Still, she never thought that it would become a vocation. She
remembers being a 60's-era hippie who wanted to make the world a
better place, "but I always liked kids, and figured that's where I'd
make the difference," she said. After getting a degree in French
literature at the University of Pennsylvania, she earned a master's in
counseling at the University of Maryland. Upon graduation in 1975, she
began working in group homes for delinquent boys. Along the way, she
met Walter Gross, then a meteorologist, now a computer specialist.
They married in 1978, and have two sons, both in their 20's.
After Ms. Ginzler's first son, Ben, was born, she went to work part
time, with an agency that placed older people as volunteers in local
programs. In 1987, when her younger son, Daniel, was 3, she quit to
become a full-time volunteer at Daniel's nursery school. A year later,
she was back in the salaried world, as a care management supervisor
for a government agency on aging. In 1998, she answered an ad for a
project specialist at AARP.
Her current post is director for livable communities, a new AARP group
aimed at helping older people do their aging where they wish - be it
at home, with their children, in assisted living or even in a nursing
home. No matter the place, Ms. Ginzler said, there are many ways to
make children feel less burdened, and parents feel less burdensome.

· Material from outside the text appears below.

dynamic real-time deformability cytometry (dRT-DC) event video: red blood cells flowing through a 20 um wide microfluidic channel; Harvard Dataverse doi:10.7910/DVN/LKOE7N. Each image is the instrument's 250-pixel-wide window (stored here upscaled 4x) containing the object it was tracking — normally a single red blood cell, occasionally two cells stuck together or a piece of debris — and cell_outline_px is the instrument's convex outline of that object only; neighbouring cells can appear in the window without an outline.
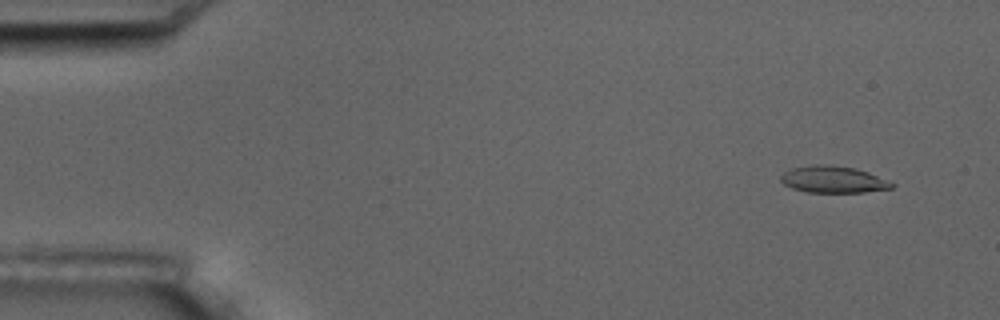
{"species": "common noctule bat (a hibernating species)", "species_latin": "Nyctalus noctula", "temperature_condition": "room temperature", "stored_images_in_passage": 10, "camera_frame_rate_fps": 3000, "um_per_image_px": 0.085, "animal": {"sex": "male", "body_mass_g": 17.5, "forearm_length_mm": 52.3}, "frame": {"image": 1, "passage_image": 2, "time_ms": 1.0, "image_size_px": [1000, 320], "cell_outline_px": [[896, 184], [892, 188], [864, 192], [808, 192], [792, 188], [784, 184], [780, 180], [780, 176], [784, 172], [792, 168], [816, 164], [832, 164], [856, 168], [868, 172]], "centroid_in_image_um": [70.82, 15.24], "position_along_channel_um": 14.2, "area_um2": 17.34}}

Here are some of her suggestions:
Be creative if your spouse or child feels neglected when you spend
time with Mom or Dad. For a spouse, reinstate romantic courtship.

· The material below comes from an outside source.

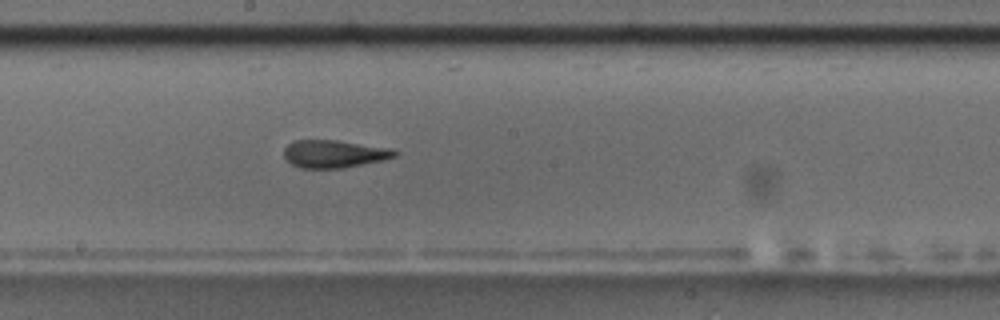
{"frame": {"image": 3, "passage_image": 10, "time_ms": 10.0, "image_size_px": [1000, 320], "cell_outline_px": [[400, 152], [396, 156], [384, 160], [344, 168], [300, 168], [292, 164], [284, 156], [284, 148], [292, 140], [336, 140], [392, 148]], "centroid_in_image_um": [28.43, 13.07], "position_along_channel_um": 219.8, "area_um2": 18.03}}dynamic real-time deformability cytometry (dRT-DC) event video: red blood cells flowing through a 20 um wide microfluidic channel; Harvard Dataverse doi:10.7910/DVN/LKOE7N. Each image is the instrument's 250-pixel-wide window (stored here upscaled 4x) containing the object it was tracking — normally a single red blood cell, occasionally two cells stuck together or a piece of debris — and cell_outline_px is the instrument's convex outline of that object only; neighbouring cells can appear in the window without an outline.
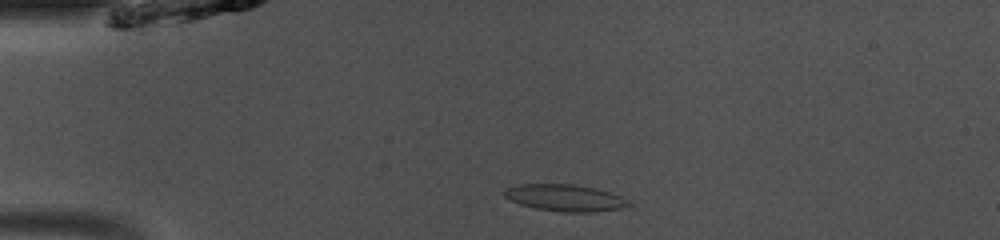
{"species": "common noctule bat (a hibernating species)", "species_latin": "Nyctalus noctula", "temperature_condition": "room temperature", "stored_images_in_passage": 39, "camera_frame_rate_fps": 3000, "um_per_image_px": 0.085, "animal": {"sex": "male", "body_mass_g": 13.0, "forearm_length_mm": 53.1}, "frame": {"image": 1, "passage_image": 2, "time_ms": 0.333, "image_size_px": [1000, 240], "cell_outline_px": [[632, 204], [620, 208], [596, 212], [560, 212], [536, 208], [520, 204], [504, 196], [504, 192], [508, 188], [520, 184], [572, 184], [596, 188], [620, 196], [628, 200]], "centroid_in_image_um": [48.05, 16.82], "position_along_channel_um": 37.0, "area_um2": 19.19}}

"Regress to the Saturday night date, meet at 8, dress up, make it a
real event," Ms. Ginzler said. For a child, enlist technology to help
you seem to be two places at once. Does her soccer game coincide with
a doctor's appointment for your mom? Send a proxy to videotape the
game, then watch it together later.
Give "caring coupons" as Christmas and birthday presents. Instead of
an unneeded coat or coffee pot, give Dad a coupon for a summer's worth
of lawn mowing, or give mom a chit for a year of drives to the doctor.
"If it's a gift, they won't feel like you're taking over their life or
making them feel like invalids," Ms. Ginzler said.
Do not treat every behavioral aberration as incipient dementia. Ms.
Ginzler remembers finding her previously dapper dad wearing wrinkled,
stained clothes. She feared senility; it turned out that he could no
longer navigate the stairs to the basement washing machine. "He needed
a cleaning service, not a doctor," she recalled.
Set contact rules for family members and friends. Answering their
well-intentioned questions about a parent's health can wipe out your
spare time. Refuse to take phone calls on Sundays and set up a "phone
tree" on other days - so that every person you speak with is
responsible for passing along information to several others. You can
also send regular e-mail updates.
Trust but verify. If your parent is in a hospital or nursing home, or
if you have hired a home care aide, "be a frequent and unpredictable
visitor," Ms. Ginzler said. If you do not like what you see, talk to
the attendant, then to the supervisor, then to the hospital or home
administrator. If that does not work, file a complaint with the state
department of health, which often runs the agency that licenses
nursing homes. Or call (800) 677-1116 - the federal hot line for aging
services - to find out how to contact your local long-term-care
ombudsman. (Memorize that number: it can direct you to all kinds of
area services for the aging.)
Apply the lessons you learn to your own inevitable death. Do not just
tell others if you do not want to be kept alive artificially; execute
a living will, and show it to people other than the person you've
designated as your health care proxy. "A spouse or child could too
easily say, I know she said 'no heroic measures,' but she's my mom, or
my wife, I can't pull the plug," Ms. Ginzler said. And recall the
seemingly trivial things that drove you crazy after your parents died.
When Ms. Ginzler saw how much time it took to liquidate her parents'
home, she began throwing out a lot of her own superfluous items. "I
kept thinking, 'I don't want my kids to go through this,' " she said.